Although they have not found the hibernation mechanism to people, they have obtained good results in numerous experiments with laboratory animals. For example, two years ago they published in the journal Science that mice were hibernated for more than six hours.
The experiment was conducted at the United States Cancer Research Center, Fred Hutchinson. Mice were placed in a room with hydrogen sulfide in the air (80 ppm of hydrogen sulfide). In fact, hydrogen sulfide is also produced in animal and human organisms, and researchers believe it participates in the regulation of body temperature and metabolism.
After a few minutes breathing air with hydrogen sulfide, the mice stopped moving and seemed to have lost consciousness. Instead of breathing 120 times per minute, they only took 10 times per minute and, when the ambient temperature dropped to 13 °C, the body temperature decreased from 37 to 11 °C.
In this situation, six hours remained and were recovered. To do this, it was enough to introduce hydrogen sulfide free air into the chamber. And they showed that the mice had not suffered any negative effects.

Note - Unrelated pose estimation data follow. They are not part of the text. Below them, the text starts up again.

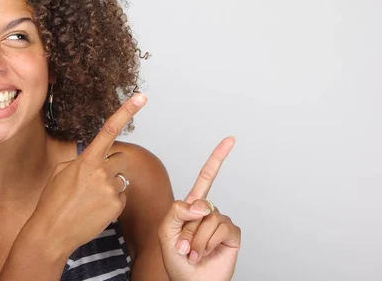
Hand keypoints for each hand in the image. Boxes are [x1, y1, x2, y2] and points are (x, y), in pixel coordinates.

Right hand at [28, 93, 146, 256]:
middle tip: (96, 178)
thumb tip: (95, 161)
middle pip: (122, 158)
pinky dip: (110, 202)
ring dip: (109, 186)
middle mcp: (102, 172)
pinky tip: (94, 210)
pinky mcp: (117, 207)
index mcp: (87, 159)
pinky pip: (121, 197)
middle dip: (113, 165)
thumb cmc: (52, 201)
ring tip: (89, 199)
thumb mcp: (61, 171)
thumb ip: (81, 161)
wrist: (52, 231)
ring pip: (121, 180)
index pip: (110, 129)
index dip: (127, 111)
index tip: (142, 97)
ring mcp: (111, 190)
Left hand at [158, 137, 241, 280]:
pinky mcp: (232, 235)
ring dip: (195, 239)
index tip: (230, 139)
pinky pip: (221, 228)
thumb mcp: (165, 231)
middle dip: (186, 228)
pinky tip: (205, 253)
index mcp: (192, 206)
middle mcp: (209, 211)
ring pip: (209, 217)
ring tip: (192, 253)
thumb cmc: (174, 259)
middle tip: (181, 246)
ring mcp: (221, 222)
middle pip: (199, 203)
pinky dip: (208, 242)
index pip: (206, 177)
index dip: (217, 158)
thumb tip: (202, 204)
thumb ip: (177, 210)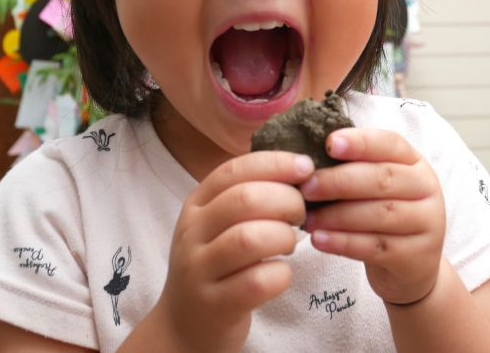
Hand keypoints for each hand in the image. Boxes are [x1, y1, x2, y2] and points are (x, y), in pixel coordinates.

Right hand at [156, 151, 314, 351]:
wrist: (183, 325)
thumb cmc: (215, 263)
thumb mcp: (218, 223)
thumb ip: (247, 195)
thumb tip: (298, 166)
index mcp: (196, 204)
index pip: (233, 170)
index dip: (274, 163)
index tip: (305, 167)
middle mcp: (192, 233)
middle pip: (244, 200)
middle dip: (286, 200)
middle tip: (301, 214)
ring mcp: (199, 271)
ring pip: (250, 239)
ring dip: (284, 237)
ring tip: (289, 244)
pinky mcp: (215, 306)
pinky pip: (257, 283)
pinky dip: (281, 275)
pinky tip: (281, 273)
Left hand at [299, 128, 444, 305]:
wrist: (412, 267)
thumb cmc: (384, 215)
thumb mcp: (378, 187)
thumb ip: (355, 168)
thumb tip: (308, 159)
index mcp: (415, 163)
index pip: (390, 143)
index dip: (360, 142)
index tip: (329, 144)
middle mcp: (426, 189)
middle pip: (382, 179)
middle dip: (339, 181)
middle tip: (306, 186)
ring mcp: (426, 223)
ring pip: (378, 214)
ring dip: (336, 215)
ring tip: (307, 218)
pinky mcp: (416, 256)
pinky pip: (375, 247)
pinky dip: (343, 242)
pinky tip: (319, 239)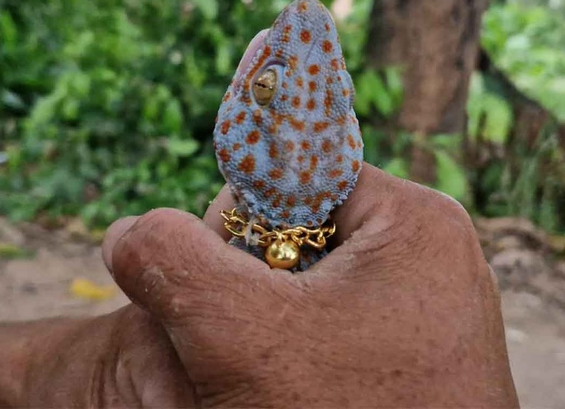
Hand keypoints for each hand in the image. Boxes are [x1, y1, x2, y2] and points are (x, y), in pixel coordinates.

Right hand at [103, 163, 517, 407]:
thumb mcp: (238, 332)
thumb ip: (171, 260)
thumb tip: (128, 232)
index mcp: (415, 218)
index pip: (298, 177)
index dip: (242, 222)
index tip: (226, 284)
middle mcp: (436, 256)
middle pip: (304, 235)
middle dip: (253, 285)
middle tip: (243, 345)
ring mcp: (435, 311)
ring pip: (314, 291)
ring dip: (269, 328)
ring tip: (265, 379)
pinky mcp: (424, 358)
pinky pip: (342, 332)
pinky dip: (301, 357)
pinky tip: (291, 393)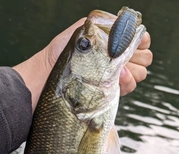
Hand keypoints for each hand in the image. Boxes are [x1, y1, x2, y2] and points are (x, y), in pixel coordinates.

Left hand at [13, 18, 152, 111]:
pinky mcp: (106, 95)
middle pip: (142, 59)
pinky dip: (126, 83)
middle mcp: (111, 62)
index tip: (135, 43)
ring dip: (132, 72)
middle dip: (137, 58)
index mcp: (108, 46)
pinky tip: (119, 80)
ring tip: (120, 72)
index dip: (139, 41)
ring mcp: (110, 80)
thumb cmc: (59, 56)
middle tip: (126, 59)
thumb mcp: (81, 32)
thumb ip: (101, 26)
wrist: (45, 80)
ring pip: (138, 75)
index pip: (137, 41)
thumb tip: (124, 25)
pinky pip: (127, 89)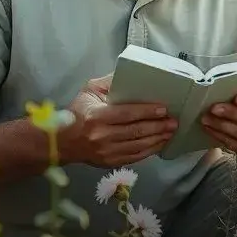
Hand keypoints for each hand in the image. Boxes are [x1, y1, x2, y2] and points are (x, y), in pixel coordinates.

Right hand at [59, 74, 176, 167]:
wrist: (62, 141)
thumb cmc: (77, 113)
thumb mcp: (88, 91)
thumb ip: (108, 82)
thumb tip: (130, 74)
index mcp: (97, 117)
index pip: (127, 114)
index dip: (146, 112)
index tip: (163, 109)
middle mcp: (102, 136)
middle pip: (136, 131)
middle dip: (158, 126)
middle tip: (173, 121)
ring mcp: (107, 152)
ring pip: (138, 146)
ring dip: (158, 139)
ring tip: (171, 131)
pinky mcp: (110, 162)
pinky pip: (135, 157)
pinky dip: (150, 151)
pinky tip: (160, 143)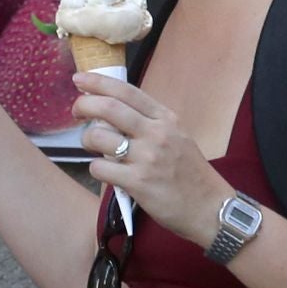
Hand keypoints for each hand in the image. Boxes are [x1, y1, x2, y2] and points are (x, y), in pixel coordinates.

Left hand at [75, 71, 233, 246]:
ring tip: (91, 146)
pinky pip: (100, 168)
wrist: (210, 208)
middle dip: (84, 105)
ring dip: (86, 139)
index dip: (98, 82)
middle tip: (76, 111)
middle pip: (108, 108)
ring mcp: (147, 158)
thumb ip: (149, 123)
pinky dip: (97, 168)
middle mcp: (157, 133)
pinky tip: (106, 172)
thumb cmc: (190, 174)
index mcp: (166, 119)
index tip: (79, 79)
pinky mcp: (138, 182)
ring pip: (98, 137)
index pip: (126, 91)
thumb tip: (112, 113)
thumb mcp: (177, 137)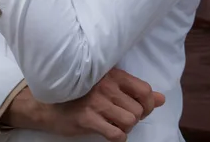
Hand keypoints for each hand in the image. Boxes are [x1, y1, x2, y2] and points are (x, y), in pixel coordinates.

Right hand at [1, 68, 165, 140]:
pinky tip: (109, 132)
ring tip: (115, 123)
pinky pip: (116, 134)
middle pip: (138, 110)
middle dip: (135, 117)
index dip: (148, 104)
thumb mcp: (108, 84)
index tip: (141, 109)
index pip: (144, 90)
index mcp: (112, 73)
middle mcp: (106, 85)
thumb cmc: (80, 92)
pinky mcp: (87, 118)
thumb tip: (162, 99)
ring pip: (130, 122)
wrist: (47, 102)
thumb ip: (135, 90)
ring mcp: (96, 102)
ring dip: (125, 127)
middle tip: (122, 116)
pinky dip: (117, 137)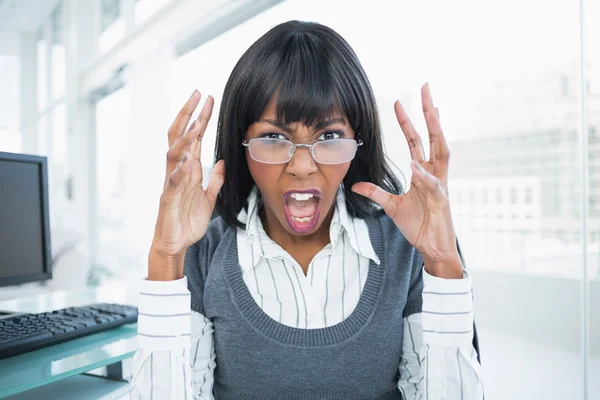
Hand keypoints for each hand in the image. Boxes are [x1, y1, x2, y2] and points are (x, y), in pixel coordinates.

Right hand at [150, 90, 224, 278]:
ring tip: (195, 122)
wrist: (176, 243)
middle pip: (180, 136)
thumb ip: (215, 180)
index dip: (201, 118)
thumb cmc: (188, 220)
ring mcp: (172, 183)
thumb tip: (223, 162)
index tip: (209, 98)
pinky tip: (187, 160)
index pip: (194, 137)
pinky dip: (179, 170)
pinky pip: (173, 181)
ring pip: (174, 153)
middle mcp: (179, 171)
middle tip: (199, 94)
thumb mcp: (209, 198)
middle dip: (189, 114)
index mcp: (189, 169)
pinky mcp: (169, 198)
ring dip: (185, 137)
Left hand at [352, 83, 461, 278]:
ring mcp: (440, 186)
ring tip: (431, 109)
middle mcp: (435, 174)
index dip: (408, 122)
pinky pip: (433, 185)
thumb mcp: (392, 206)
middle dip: (430, 113)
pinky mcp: (441, 202)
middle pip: (434, 137)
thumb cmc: (419, 225)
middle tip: (426, 88)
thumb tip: (357, 186)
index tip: (398, 102)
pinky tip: (416, 165)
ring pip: (441, 152)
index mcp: (424, 173)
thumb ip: (376, 193)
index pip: (416, 141)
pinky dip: (424, 175)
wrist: (432, 248)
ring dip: (436, 131)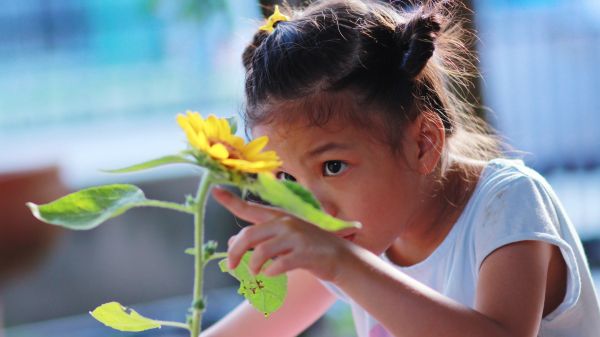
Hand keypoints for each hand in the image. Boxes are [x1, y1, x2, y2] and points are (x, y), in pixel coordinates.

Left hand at [212, 187, 355, 281]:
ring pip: (261, 252)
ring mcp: (295, 237)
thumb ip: (259, 238)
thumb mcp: (283, 238)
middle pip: (249, 236)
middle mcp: (285, 223)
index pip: (249, 208)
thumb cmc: (307, 247)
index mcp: (278, 217)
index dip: (231, 200)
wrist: (340, 257)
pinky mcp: (304, 253)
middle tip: (230, 266)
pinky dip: (272, 273)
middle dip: (234, 253)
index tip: (215, 191)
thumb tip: (231, 243)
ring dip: (254, 266)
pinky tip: (273, 274)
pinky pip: (279, 265)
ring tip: (256, 273)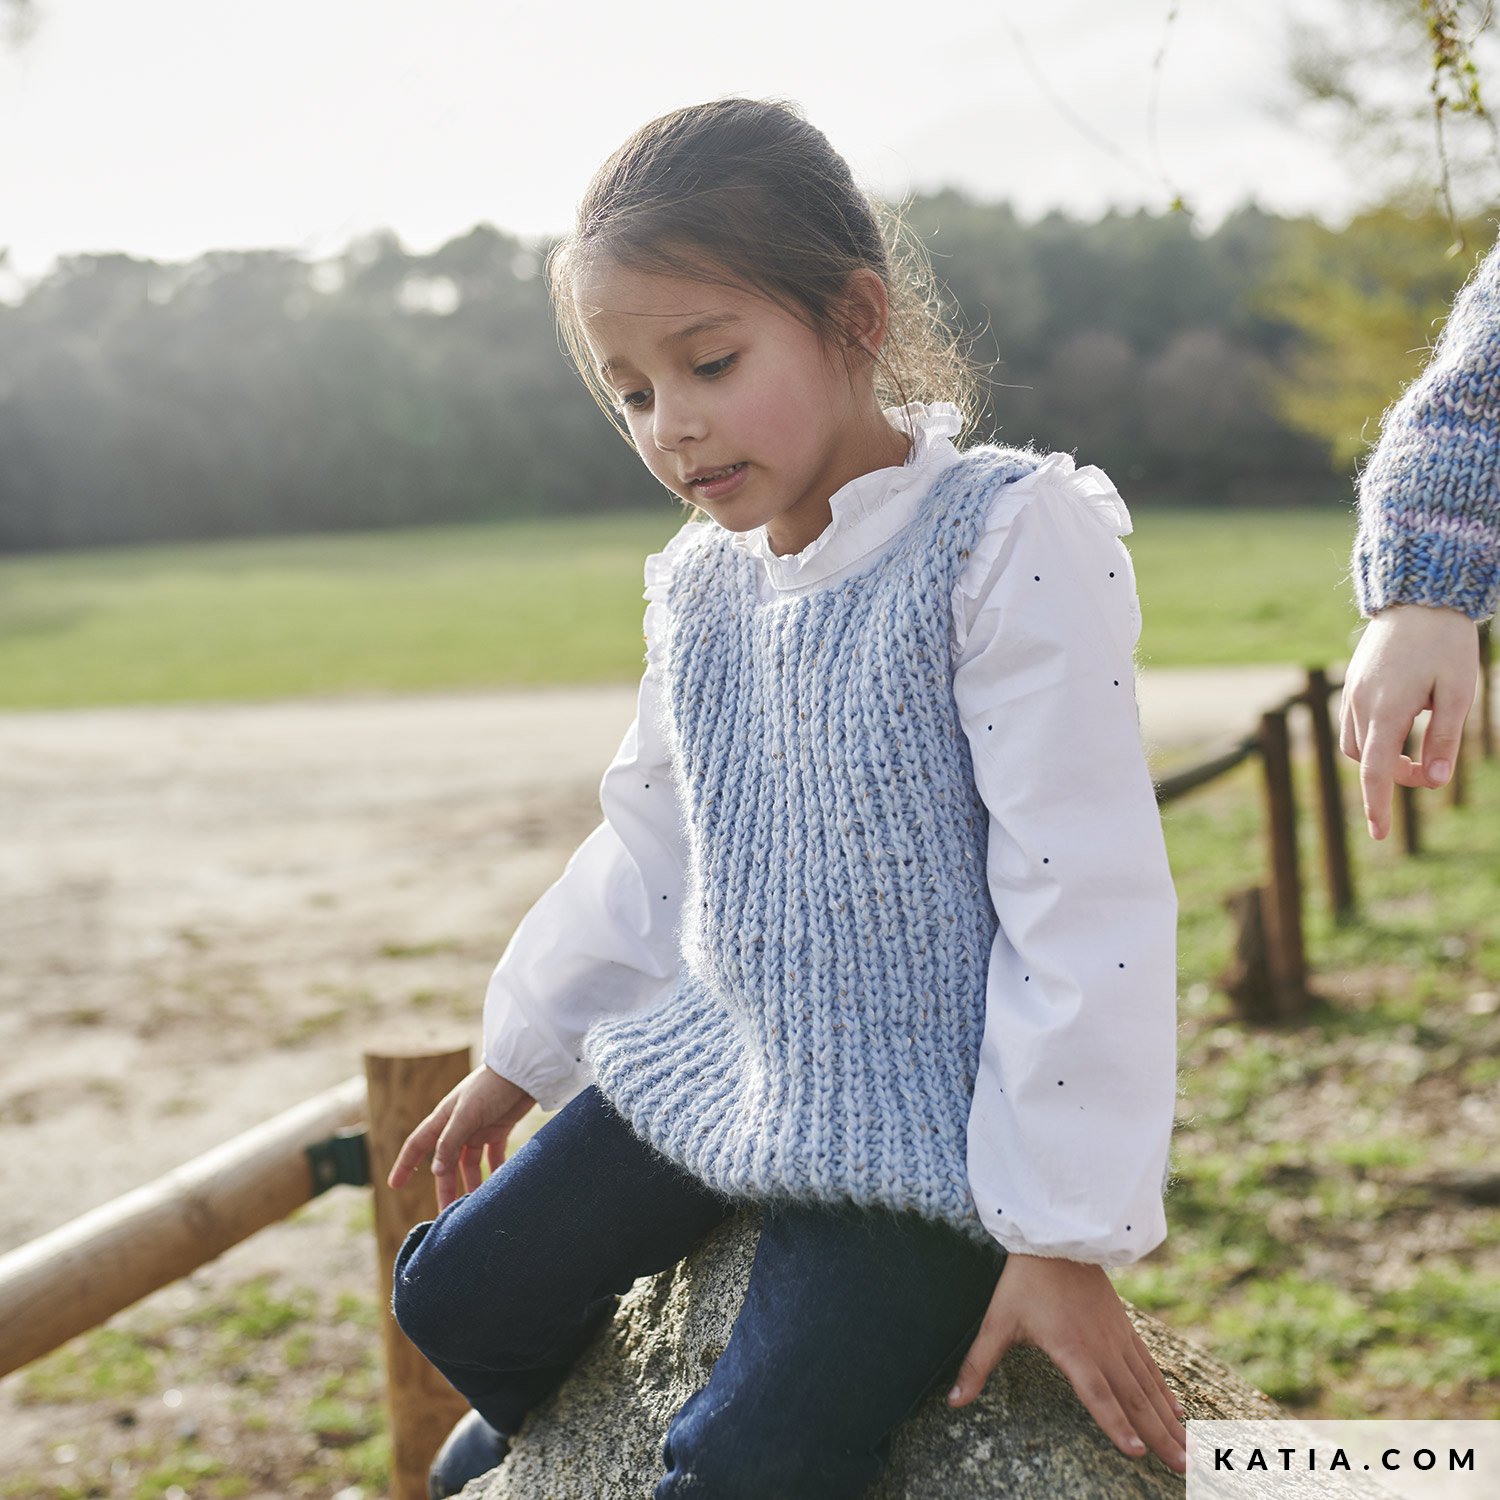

Before performing the experiment with the mouse, they also managed to hibernate other animals, such as worms and zebra fish. In all of them, gases such as hydrogen sulfide and carbon monoxide were used. These gases are similar to molecular oxygen and bind to the same receptors. This makes it difficult to use oxygen. But it seems that this causes the metabolism to slow down, which leads the body to a situation similar to hibernation. The next step is to test the technique in larger mammals.
Last year, another step was taken at the General Hospital of Massachusetts. The experiment was carried out with pigs and, instead of using gases, a liquid was used, a cold saline solution. With this solution, the blood of pigs was replaced.
The body temperature of the animals decreased to 10ºC, had no pulse and the brain had no electrical activity either. After three hours of permanence in this situation, they were given the blood. Immediately the heart was set in motion and all organs were recovered. According to researchers at the Massachusetts General Hospital, there are no major obstacles to using this technique in people.
In one way or another, for the moment, to hibernate people is a dream. Until when? We do not know, but at least the researchers do not sleep and it is possible that the secret may be revealed shortly.